"Terrible!" That's what one frustrated preview-goer shouted at the screen as the end credits for Matthew Harrison's Kicked in the Head began to roll. Question is whether that one-word critique might be going too far.
Not if you came to this film expecting anything more than Generation X clichés. You know the drill. Un-hunky young man with bad haircut (Kevin Corrigan) eschews work and undergoes spiritual crisis: "I'm going through a self-destructive period." Decides to write masterwork on meaning of life: "I'm writing a ... what do you call it? ... book." Enter true-blue former girlfriend (Lili Taylor), psychotic pal from the old neighborhood (Michael Rapaport), eccentric scam-artist uncle (James Woods) and postmodern femme fatale (Linda Fiorentino).
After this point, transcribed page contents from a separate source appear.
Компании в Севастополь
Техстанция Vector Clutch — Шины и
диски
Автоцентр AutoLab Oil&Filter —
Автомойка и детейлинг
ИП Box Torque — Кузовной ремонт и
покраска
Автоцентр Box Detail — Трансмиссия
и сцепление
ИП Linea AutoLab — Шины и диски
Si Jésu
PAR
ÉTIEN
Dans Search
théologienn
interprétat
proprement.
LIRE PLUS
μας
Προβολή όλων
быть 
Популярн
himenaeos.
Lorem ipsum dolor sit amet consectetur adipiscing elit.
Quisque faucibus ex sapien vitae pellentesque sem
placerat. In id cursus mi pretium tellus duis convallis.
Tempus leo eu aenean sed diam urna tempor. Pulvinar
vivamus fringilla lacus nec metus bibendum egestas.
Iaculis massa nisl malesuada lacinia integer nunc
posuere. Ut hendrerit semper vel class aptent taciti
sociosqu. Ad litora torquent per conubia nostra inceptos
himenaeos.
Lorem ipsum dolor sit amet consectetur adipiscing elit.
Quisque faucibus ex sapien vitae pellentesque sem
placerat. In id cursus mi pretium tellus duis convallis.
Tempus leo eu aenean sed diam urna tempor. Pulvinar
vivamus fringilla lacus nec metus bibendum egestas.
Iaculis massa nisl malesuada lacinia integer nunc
What fun!
Problem is, that description suggests way more potential than the film is remotely capable of delivering on. As for Woods, and the third-rate James Woods imitation he offers here, he makes it hard to remember that this man was once -- occasionally -- an actor. Fiorentino plays herself playing a woman who'll remind you a little of Linda Fiorentino. Maybe she had something going for her in Last Seduction. What she's brought to this role is a stitched-on headache of a pout that we're supposed to construe -- apparently -- as an existentially correct eroticism. Terrible.
So, what's not terrible? Corrigan is good (given the big nothing he was handed to work with), ditto Rapaport (who shares blame for the script and maybe credit for the film's 3 1/2 funny minutes). And Lili Taylor is brilliant with nowhere to go; makes you wish she could hurry and grow up so she could get out of the Gen X ghetto.
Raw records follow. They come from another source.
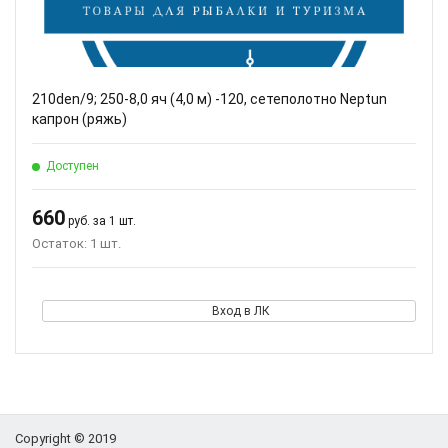
210den/9; 250-8,0 яч (4,0 м) -120, сетеполотно Neptun
капрон (ряжь)
Доступен
660
руб. за 1 шт.
Остаток: 1 шт.
Вход в ЛК
Copyright © 2019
And that -- the cynical ghettoizing of generational stereotypes -- is what makes "terrible" a too-kind estimation of this film. It's as if director Harrison assumed that all he had to do was assemble an appropriately aged cast, write some pseudo-twisted dialogue and then wait for the presumed mushbrains of said demographic cohort to come dutifully trooping into theaters to proclaim him the next budding genius. When are people under 30 going to get credited with a little intelligence or an attention span longer than the average American bowel movement? Not in this terrible picture.